- cez
- Nov 26, 2023
Fleeting moments with amazing people. Smelling the sunscreen in the air. The saltiness of the ocean. Night swims and cuddles after dark in the pool. What a week.
I finally went on my first tropical trip this past week. I had been to "tropical" places before, but never to the typical North-American all-inclusive trip that everyone and their mother goes to growing up. I must say, I always felt a bit isolated growing up because all of my friends went on spring break trips, all-inclusives with their families and I, mostly stayed home. My family could never really afford all of that so I felt like I always missed out on opportunities of that kind. We were new immigrants and money was always tight in our early years in the country.
I remember back in like 2015 or something, my first ever boyfriend wanted to go to a tropical place and was trying to get all of our friends to go. I still was stupid broke and remember when I saw the price of the place he wanted to go to, I wanted to hide under a table and cry cause it was way beyond anything I could afford back then. He offered to pay for me but I simply could not come to terms with that. I didn't want a handout, I just wanted to be able to afford it myself.
As you all know now, I do travel a fair bit these days. I guess I am making up for lost time. And so, earlier this past summer, I finally booked my first tropical all-inclusive. To some extent, I knew what to expect having heard stories over the years from friends who have gone. Nothing really could have prepared me for the week I was about to have.
My sole intention for the trip was to catch some rays, get a bomb tan and most importantly, have some time to relax and spend time with my sisters who I don't see enough as it is given that we live in different cities. All of my other trips this year have been super go-go-go, so this, was finally my chance to really soak in some relaxation and do nothing other than eat, drink, sleep and be a mermaid.
While I did all of the above, I also had the fortune of meeting some awesome people that elevated the experience and brought the party to me. The nights that I thought I'd go to bed early, I was woken up by calls that asked for my presence at the midnight swim. The days where I thought I'd simply be a mermaid in the sun, I ended up doing body shots and sang "Sweet Caroline" at the top of my lungs.
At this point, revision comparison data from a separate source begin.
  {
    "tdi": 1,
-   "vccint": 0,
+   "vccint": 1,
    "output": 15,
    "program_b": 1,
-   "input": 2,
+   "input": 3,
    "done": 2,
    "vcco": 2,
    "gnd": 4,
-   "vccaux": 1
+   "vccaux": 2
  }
What stood out to me though, was a very simple moment one of the days. I was walking with my sisters towards the pool and I randomly got a whiff of someone's sunscreen in the air. I had one of those out-of-body moments where for a split second, I took it all in for just how amazing it is to smell sunscreen in the burning sun, hear the waves hit the shore in the distance, and walk around in your bikini in search for some jerk chicken. I know it sounds so silly cause it was literally like a ten-second long thing, but it felt so nice to just be there and take that in.
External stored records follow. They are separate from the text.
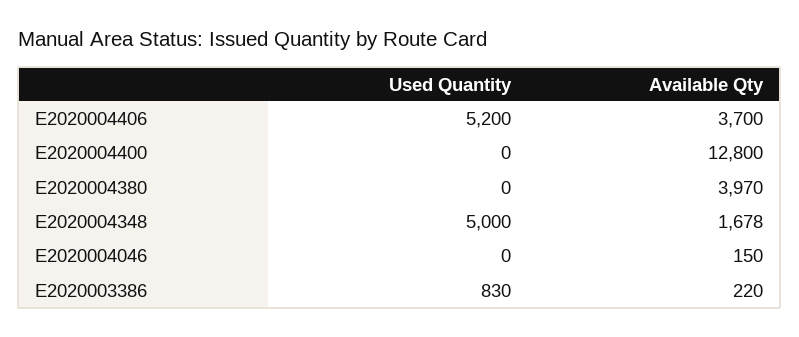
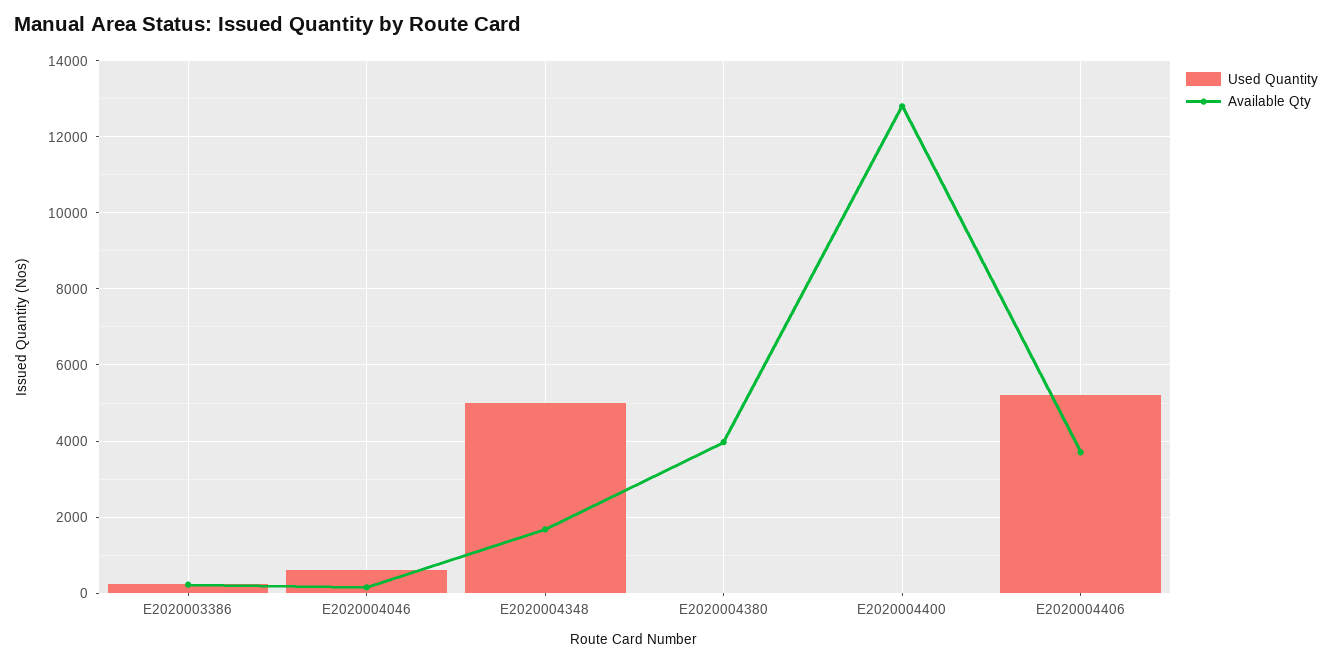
  {
    "Used Quantity": {
      "E2020004406": 5200,
      "E2020004400": 0,
      "E2020004380": 0,
      "E2020004348": 5000,
-     "E2020004046": 0,
+     "E2020004046": 600,
-     "E2020003386": 830
+     "E2020003386": 200
    },
    "Available Qty": {
      "E2020004406": 3700,
      "E2020004400": 12800,
      "E2020004380": 3970,
      "E2020004348": 1678,
      "E2020004046": 150,
      "E2020003386": 220
    }
  }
Another moment that stuck to me was on my second last night, I came down for the midnight swim and a group of about fifteen of us got together. There was music playing, people swimming, drinking and just having a great old time. I asked one of the guys to play mermaids with me (I was drunk). I am laughing as I'm writing this cause I literally just remembered that I straight up was trying to show this guy how good I was at being a mermaid so I did a summersault in the pool without even being asked to. I just know he questioned my whole ass sanity. Nonetheless, he joined in and gave me a piggyback ride through the pool and for the next god knows how long of time, we talked about so much. I told him about my book, about my writing, he told me about him, his work, his life. While I only remember bits and pieces, what I liked about all that was that it was cool to just have a conversation with nothing else at stake. We joined the group back up eventually, and parted ways at the end of the night without so much as exchanging any of our info. Sometimes, fleeting moments like that just mean so much more when followed up by absolutely nothing.
Last but not least, I met a group of girls as soon as I got on to the plane to the DR that were the absolute best. It's so refreshing how a few short days can create the best memories with people who just take you in and treat you as their own. The whole time we had people ask us how long we've been friends for and it was always such a shock when they found out it had only been a few days. I really couldn't be happier with the way things turned out.
As I write this with a total smile on my face, I am so happy to be home and to take on the last little bit of the year at home. I have been to 5 countries this year and honestly, I am so tired. With my next trip not until March 2024, I am so happy to be spending some time at home with those I love. I'm ready for the holly jolly holiday season, seeing my friends, family, and everything in between. I know you probably will expect some wild stories from me in the months to come, but honestly, I really hope it is just peace, quiet and boring in all the best ways.
With all my love, thanks for coming to yet another Cez talk xo.